━━━ Dataset entries

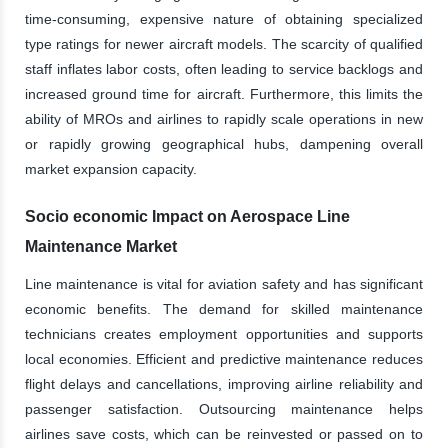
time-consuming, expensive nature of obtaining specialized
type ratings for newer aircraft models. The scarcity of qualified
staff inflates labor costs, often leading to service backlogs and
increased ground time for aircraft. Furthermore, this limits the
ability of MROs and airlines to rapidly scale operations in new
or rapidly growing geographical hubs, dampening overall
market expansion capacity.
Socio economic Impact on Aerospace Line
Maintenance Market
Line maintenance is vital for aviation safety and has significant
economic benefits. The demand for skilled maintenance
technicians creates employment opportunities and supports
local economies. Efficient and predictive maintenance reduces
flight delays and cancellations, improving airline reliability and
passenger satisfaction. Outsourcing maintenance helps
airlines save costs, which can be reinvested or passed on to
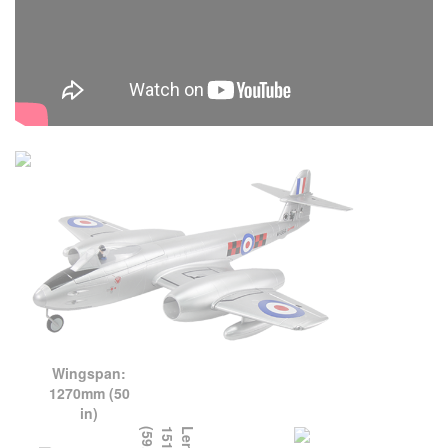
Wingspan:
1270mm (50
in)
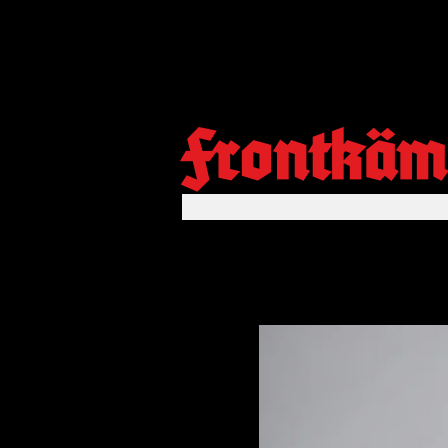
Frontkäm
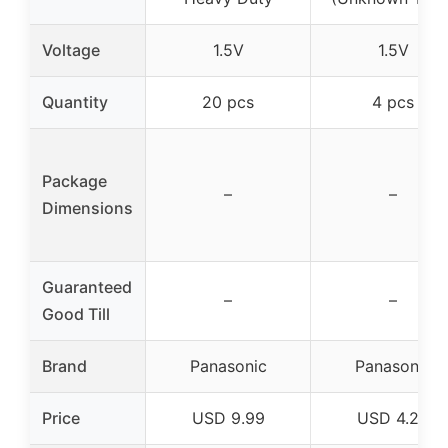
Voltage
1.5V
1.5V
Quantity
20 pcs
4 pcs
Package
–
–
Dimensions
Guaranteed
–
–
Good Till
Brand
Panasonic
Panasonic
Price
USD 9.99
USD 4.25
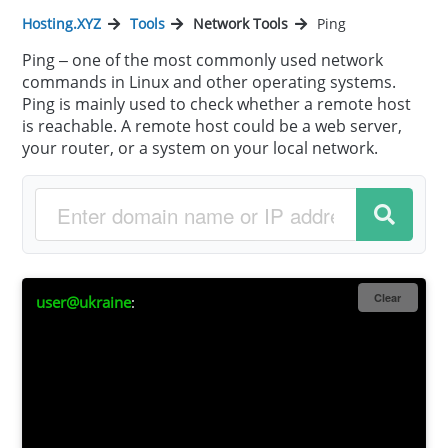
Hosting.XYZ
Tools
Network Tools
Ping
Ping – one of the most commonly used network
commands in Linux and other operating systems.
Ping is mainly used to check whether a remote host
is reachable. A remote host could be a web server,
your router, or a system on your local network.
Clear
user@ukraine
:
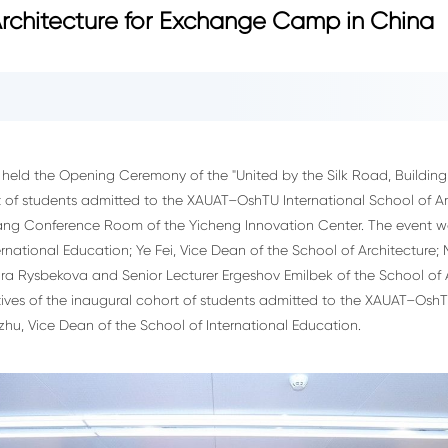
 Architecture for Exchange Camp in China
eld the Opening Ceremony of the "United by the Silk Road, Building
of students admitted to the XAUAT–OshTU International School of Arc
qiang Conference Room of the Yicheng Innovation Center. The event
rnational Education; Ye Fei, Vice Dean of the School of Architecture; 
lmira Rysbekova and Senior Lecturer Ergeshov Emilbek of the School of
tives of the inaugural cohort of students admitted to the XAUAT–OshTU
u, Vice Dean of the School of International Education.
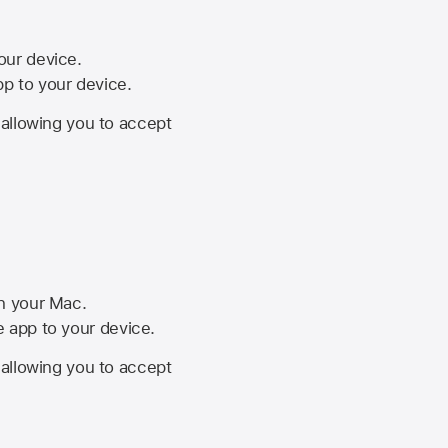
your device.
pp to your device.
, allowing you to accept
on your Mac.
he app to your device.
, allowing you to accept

━━━━━━

■ **Try it**
Rewrite the text of the entries from the start through the line holding "u, Vice Dean", inclusive, changing "Panasonic" to "Duracell" and keeping everything else the same. Leave the pictures out.

■ **Answer box**
time-consuming, expensive nature of obtaining specialized
type ratings for newer aircraft models. The scarcity of qualified
staff inflates labor costs, often leading to service backlogs and
increased ground time for aircraft. Furthermore, this limits the
ability of MROs and airlines to rapidly scale operations in new
or rapidly growing geographical hubs, dampening overall
market expansion capacity.
Socio economic Impact on Aerospace Line
Maintenance Market
Line maintenance is vital for aviation safety and has significant
economic benefits. The demand for skilled maintenance
technicians creates employment opportunities and supports
local economies. Efficient and predictive maintenance reduces
flight delays and cancellations, improving airline reliability and
passenger satisfaction. Outsourcing maintenance helps
airlines save costs, which can be reinvested or passed on to
Wingspan:
1270mm (50
in)
Frontkäm
Voltage
1.5V
1.5V
Quantity
20 pcs
4 pcs
Package
–
–
Dimensions
Guaranteed
–
–
Good Till
Brand
Duracell
Duracell
Price
USD 9.99
USD 4.25
Hosting.XYZ
Tools
Network Tools
Ping
Ping – one of the most commonly used network
commands in Linux and other operating systems.
Ping is mainly used to check whether a remote host
is reachable. A remote host could be a web server,
your router, or a system on your local network.
Clear
user@ukraine
:
 Architecture for Exchange Camp in China
eld the Opening Ceremony of the "United by the Silk Road, Building
of students admitted to the XAUAT–OshTU International School of Arc
qiang Conference Room of the Yicheng Innovation Center. The event
rnational Education; Ye Fei, Vice Dean of the School of Architecture; 
lmira Rysbekova and Senior Lecturer Ergeshov Emilbek of the School of
tives of the inaugural cohort of students admitted to the XAUAT–OshTU
u, Vice Dean of the School of International Education.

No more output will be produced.